The ak-47 was also the gun of choice for the vietcong during the vietnam war for the same reasons as the cartel's. It was cheap and extremely dangerous.

Anonymous said...

12 06 & 12 38 thanks guys. I thought it was weird becouse I had went earlier and they had a lot of ak's. I'll check out rinks.

Anonymous said...

AK is the perfect "Firearm" for the Mexican insurgency/cartels. You can drop it in the mud or pour sand in the breach and it will still fire and cycle shells. It's easy to duplicate and requires few precision machined parts. It's cheap, easy to acquire and can be operated with little or no training.

If Chapo can bring oceangoing freighters to Mexico's Pacific Coast with loads of precurser chemicals for Meth from China, India & Asia. You can bet there are numerous arms dealers taking up residence these days in Mexico's coastal resort cities willing to sell guns also. Don't mexicans endearingly refer to the AK as the "Goat Horn"?

The Mexican military uses the FN FAL, which is also a 7.62 round but it's a 51 mm length casing and not 39 mm like the AK. The AK is perfectly suited for the drive by "Spray & Pray" method of engagement. The longer casing of the 51 mm allows for more powder and hence higher bullet velocity and lends itself to more precision and distance shooting. FN makes a good rifle, but i would be curious to hear soldiers comments on its reliablity in an urban firefight vs. an AR.

The AR or M16 platform utilizing the 5.56 round is probably the best all around "firearm" for urban engagement. The military automatic version shoots in bursts of 3 rounds or can unload a 30 round magazine in about 5 seconds.

Something i find interesting. Spend much time viewing the photos on this site of carnage inflicted on those who chose to die by the sword. And it gets easy to recognize the difference in damage to flesh and body parts between the 5.56 and the 7.62 AK and FN. The 5.56 enters the flesh and leaves a wound that resembles little more than a pin prick with a slight trickle of blood. The 7.62 lops off whole limbs or chunks of body mass and leaves flesh mangled like a meat grinder, it splits skulls open with explosive force.
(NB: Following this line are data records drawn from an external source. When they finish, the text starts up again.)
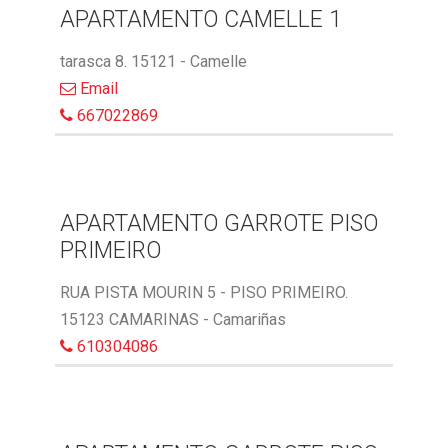
APARTAMENTO CAMELLE 1
tarasca 8. 15121 - Camelle
Email
667022869
APARTAMENTO GARROTE PISO
PRIMEIRO
RUA PISTA MOURIN 5 - PISO PRIMEIRO.
15123 CAMARINAS - Camariñas
610304086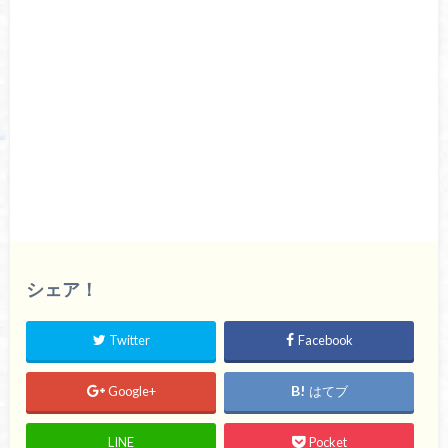
シェア！
Twitter
Facebook
Google+
はてブ
LINE
Pocket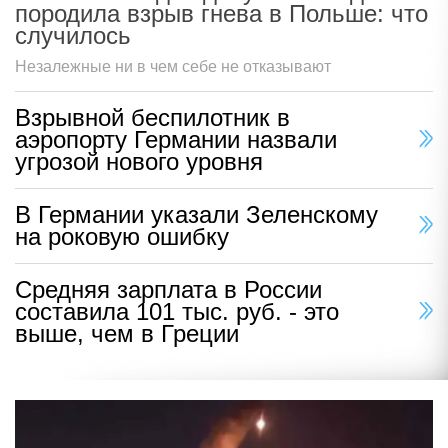
породила взрыв гнева в Польше: что
случилось
Незалежные ни в чем себе не отказывают
Взрывной беспилотник в
аэропорту Германии назвали
угрозой нового уровня
В Германии указали Зеленскому
на роковую ошибку
Средняя зарплата в России
составила 101 тыс. руб. - это
выше, чем в Греции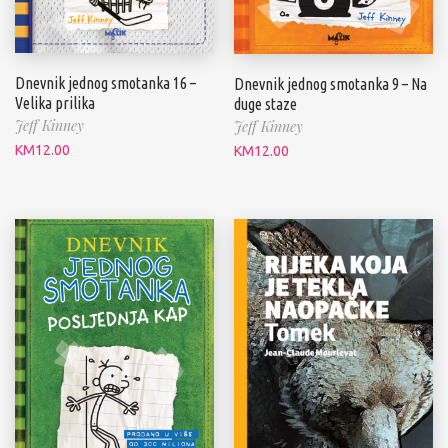
Dnevnik jednog smotanka 16 –
Dnevnik jednog smotanka 9 – Na
Velika prilika
duge staze
Jeff Kinney
Jeff Kinney
KM
12.00
KM
12.00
Someone brought up a good point in the comments above. Why doesn't the Mexican government allow the civilians to arm themselves? The gov certainly has proven repeatedly that they can't protect it's citizens or the general population. And it seems like everyone in mexico already has a gun except law abiding citizens. Canadian and American citizens are allowed to own long guns, why shouldn't mexicans ?

Anonymous said...

If half the AK 47's are automatic, they didn't come from the United States then. The U.S. is only allowed to have semi-auto. Those semi-auto weapons are coming from somewhere else.

Anonymous said...

@ 11:18 The mexican military does not use the FAL the use an assortment of various rifles including ones that are confiscated from cartels. The use mostly M16A4 supplied by the US. I have seen them also carrying UMP45 and Uzi SMG's The Mexican Government also buys arms from Israel and other countries. Most automatic weapons the cartels use do not come from the US.

Anonymous said...

The majority of the weapons confiscated the last two years are semi auto ar-15s. Whatever supply they had of fully auto ak-47 it seems like its running out.